Most institutional websites understand the importance of using software tools to check the basic digital compliance of their website, but they lack a comprehensive evaluation process and presentation for their overall accessibility. Meaning, when someone goes on to look up information about your institution or company, they want to see a page that describes your commitment to accessibility and how you’ll accommodate them online and/or in-person. You already know the ins and outs of your institution, but we serve as testers on the other end. We check which digital, cognitive, and physical access needs will be met if someone wants to attend a conference, register for a panel, enroll in a course, speak with a representative, or visit your locations. We go through your website and provide you with an audit that includes what you’re doing well, a competitive analysis, gaps, propose sitemap locations where additional information could be included, and even offer sample website copy.

An expert in identifying pain points triggered by overlooked instances of inaccessibility, Christine has vast experience collaborating with key decision makers to advance accessibility projects and policies. 

An Outlook on Accessibility

Q: Considering the evolving landscape of digital accessibility, what key trends should decision-makers at institutions be aware of?

There are so many exciting, evolving trends in digital accessibility! Some advancements you really need to implement immediately, like voice assistants or screen readers; others, like AR and VR or AI, are more experimental and might not actually reach everyone yet. With trends, it’s important to remember to engage with your users along a scale. There will always be a range of people using different types and iterations of media. During my time with DFTA and the MTA’s Advisory Committee for Transit Accessibility (ACTA), I’ve learned that no one wants to seem behind the times, but you can’t leave people out trying to move on to the latest thing, either.
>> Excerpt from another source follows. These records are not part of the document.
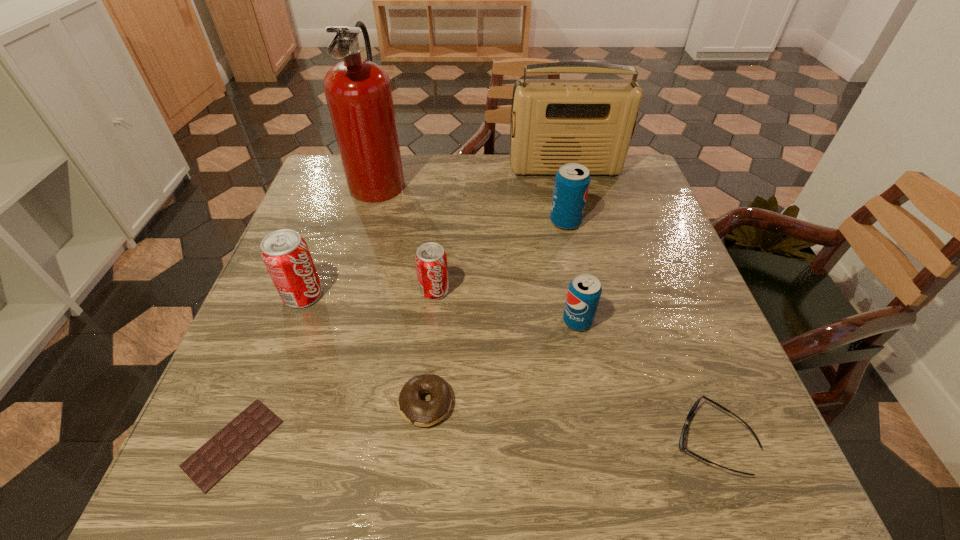
Find the location of a particular element. The width and height of the screenshot is (960, 540). the smaller blue soda can is located at coordinates (584, 292).

At what (x,y) coordinates should I click in order to perform the action: click on doughnut. Please return your answer as a coordinate pair (x, y). The height and width of the screenshot is (540, 960). Looking at the image, I should click on (412, 408).

Where is `blue sunglasses`? The width and height of the screenshot is (960, 540). blue sunglasses is located at coordinates (681, 442).

This screenshot has height=540, width=960. In order to click on the shortest object in this screenshot , I will do `click(218, 456)`.

Locate an element on the screen. The width and height of the screenshot is (960, 540). brown chocolate bar is located at coordinates (218, 456).

This screenshot has height=540, width=960. Identify the location of blank area located 0.400m with the handle and nozzle on the tallest object. (545, 179).

You are a GUI agent. You are given a task and a screenshot of the screen. Output one action in this format:
    pyautogui.click(x=<x>, y=<y>)
    Task: Click on the blank space located 0.150m on the front-facing side of the second tallest object
    
    Given the screenshot: What is the action you would take?
    pyautogui.click(x=576, y=211)

The image size is (960, 540). What are the coordinates of `vacant space situated 0.110m on the back of the farthest soda can` in the screenshot? It's located at (559, 188).

Where is `vacant space situated 0.290m on the front of the leftmost soda can`? The image size is (960, 540). vacant space situated 0.290m on the front of the leftmost soda can is located at coordinates (247, 446).

You are a GUI agent. You are given a task and a screenshot of the screen. Output one action in this format:
    pyautogui.click(x=<x>, y=<y>)
    Task: Click on the free space located 0.350m on the right of the third soda can from right to left
    This screenshot has width=960, height=540.
    Given the screenshot: What is the action you would take?
    pyautogui.click(x=609, y=291)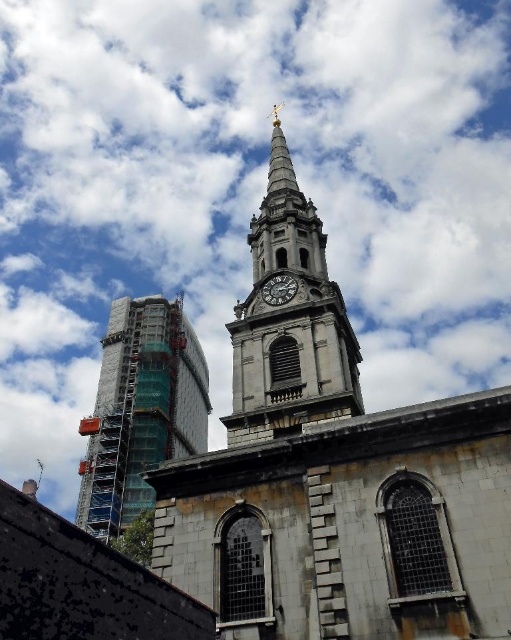
You are standing in a public square and see the stone clock tower at center. If you want to take a photo of it from a distance where it appears small but still recognizable, would 46.52 meters be a suitable distance?

The stone clock tower at center is 46.52 meters away from the viewer, so this distance would make it appear small but still recognizable in the photo.

You are an architect reviewing a cityscape design. You notice the stone clock tower at center and the scaffolding glass at left. Which structure is located higher in the image?

The stone clock tower at center is positioned over scaffolding glass at left, meaning it is higher in the image.

You are an architect evaluating the spatial relationship between the stone clock tower at center and the dark gray stone clock at center in the image. Which structure is taller?

The stone clock tower at center is much taller than the dark gray stone clock at center.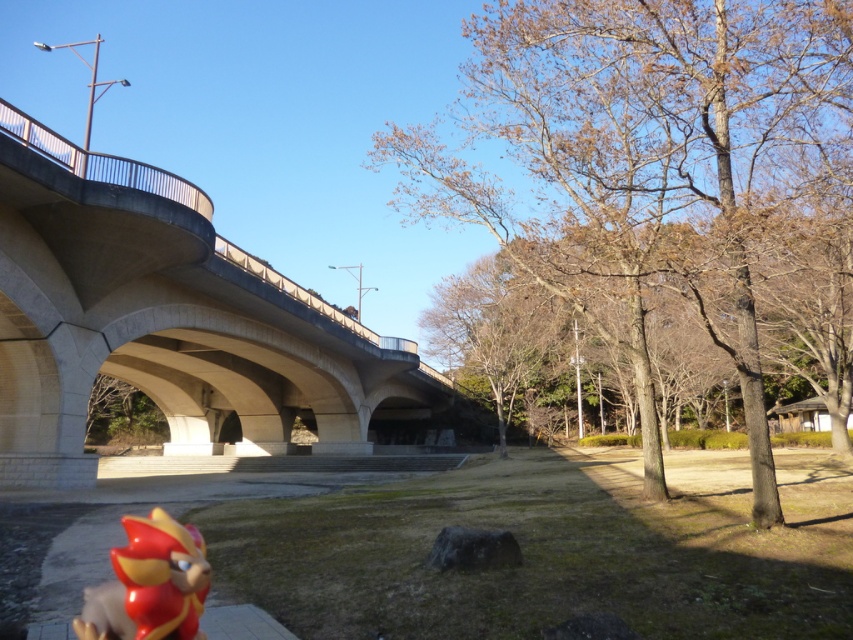
Between bare wood tree at center and shiny red plastic toy at lower left, which one has more height?

Standing taller between the two is bare wood tree at center.

Between bare wood tree at center and shiny red plastic toy at lower left, which one has less height?

shiny red plastic toy at lower left is shorter.

The width and height of the screenshot is (853, 640). Describe the element at coordinates (659, 170) in the screenshot. I see `bare wood tree at center` at that location.

This screenshot has width=853, height=640. Identify the location of bare wood tree at center. (659, 170).

Is bare wood tree at center further to the viewer compared to concrete bridge at left?

No, it is in front of concrete bridge at left.

This screenshot has width=853, height=640. Describe the element at coordinates (659, 170) in the screenshot. I see `bare wood tree at center` at that location.

What do you see at coordinates (659, 170) in the screenshot? This screenshot has height=640, width=853. I see `bare wood tree at center` at bounding box center [659, 170].

This screenshot has width=853, height=640. I want to click on bare wood tree at center, so click(659, 170).

Which of these two, concrete bridge at left or shiny red plastic toy at lower left, stands shorter?

shiny red plastic toy at lower left

Does concrete bridge at left appear under shiny red plastic toy at lower left?

Correct, concrete bridge at left is located below shiny red plastic toy at lower left.

Identify the location of concrete bridge at left. (166, 321).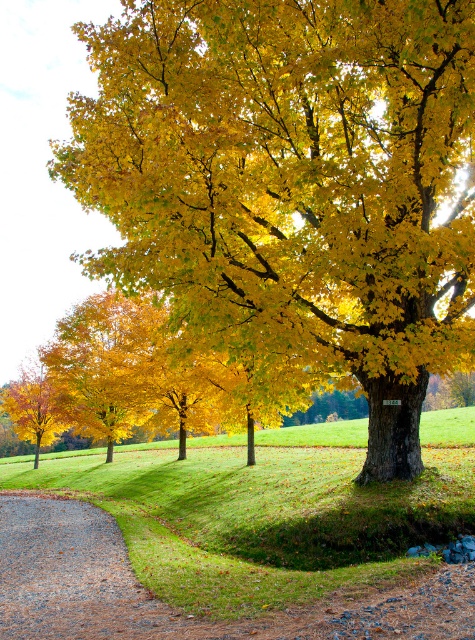
Does golden matte tree at center have a lesser width compared to gravelly dirt path at lower left?

In fact, golden matte tree at center might be wider than gravelly dirt path at lower left.

Is golden matte tree at center to the right of gravelly dirt path at lower left from the viewer's perspective?

Incorrect, golden matte tree at center is not on the right side of gravelly dirt path at lower left.

Does point (174, 163) come closer to viewer compared to point (178, 616)?

No, (174, 163) is further to viewer.

Locate an element on the screen. golden matte tree at center is located at coordinates (294, 182).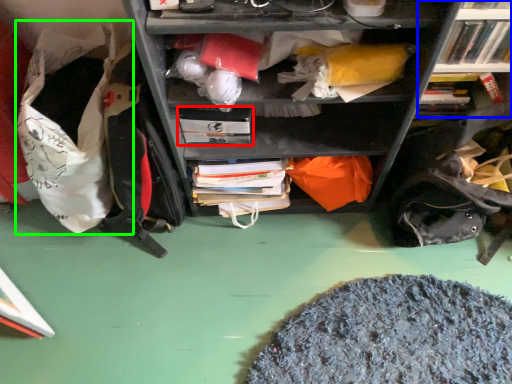
Question: Which is farther away from paperback book (highlighted by a red box)? bookcase (highlighted by a blue box) or bean bag chair (highlighted by a green box)?

Choices:
 (A) bookcase
 (B) bean bag chair

Answer: (A)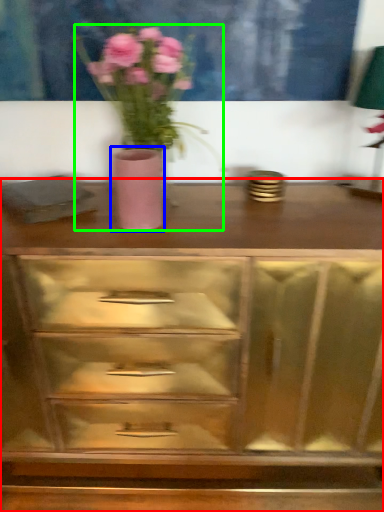
Question: Which is nearer to the chest of drawers (highlighted by a red box)? vase (highlighted by a blue box) or floral arrangement (highlighted by a green box).

Choices:
 (A) vase
 (B) floral arrangement

Answer: (B)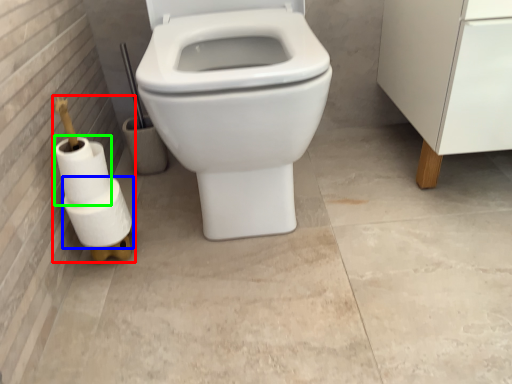
Question: Considering the real-world distances, which object is closest to toilet paper (highlighted by a red box)? toilet paper (highlighted by a blue box) or toilet paper (highlighted by a green box).

Choices:
 (A) toilet paper
 (B) toilet paper

Answer: (A)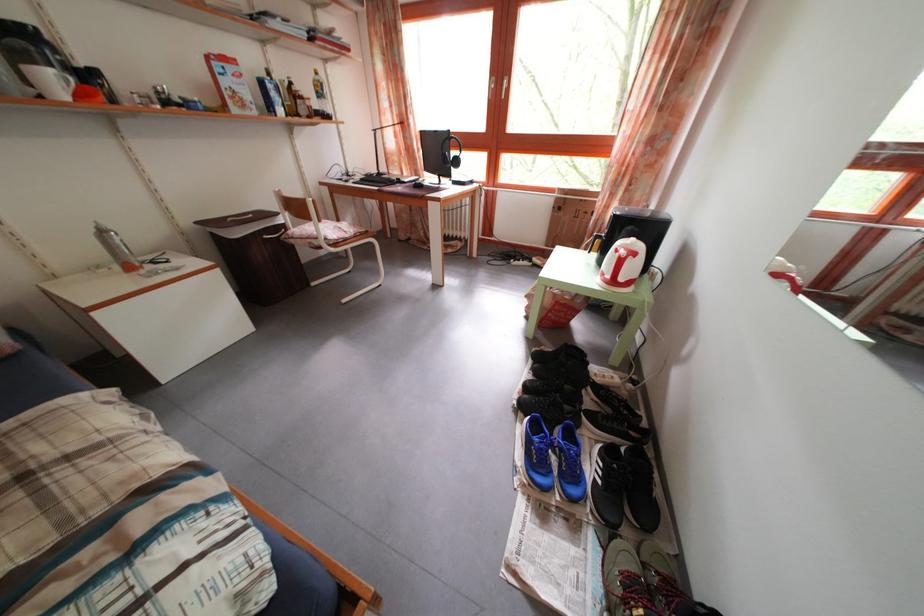
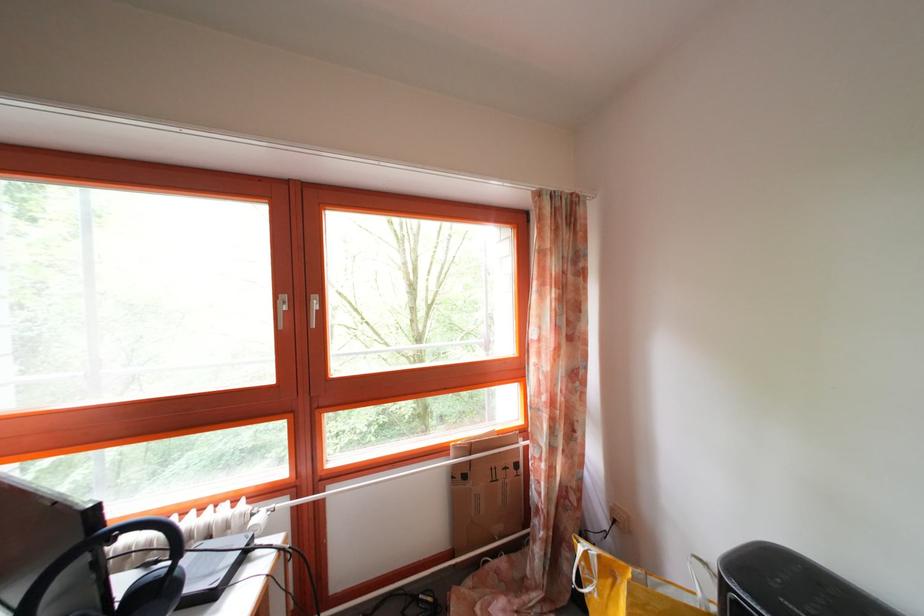
In the second image, find the point that corresponds to pixel 566 216 in the first image.

(472, 484)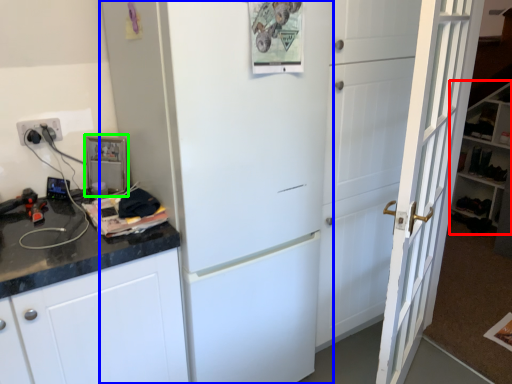
Question: Based on their relative distances, which object is nearer to bookshelf (highlighted by a red box)? Choose from refrigerator (highlighted by a blue box) and appliance (highlighted by a green box).

Choices:
 (A) refrigerator
 (B) appliance

Answer: (A)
Continue to use standard tools and platforms that meet evolving web accessibility standards, and add to that.

Q: What advice would you give to decision-makers looking to enhance accessibility in their institutions?

Get buy-in, invest in it, and prove that it works! Most leaders know that planning ahead serves as litigation insurance to avoid legal issues, but making increased accessibility a priority also makes for a larger pool of potential participants and employees, increases diversity in your initiatives, and leads to more satisfied and repeat engagement. Those are all things that institutional leaders already want, and data will show that improving accessibility works toward achieving those goals.

More about Christine

Q: Can you share something about yourself that often surprises people when they learn about it?

I was a two-time All-American, Gatorade Player of the Year, McDonald’s All-American, and Division I soccer player. I’m small, older, and now have three children, so people in my professional life are usually surprised to learn this about me!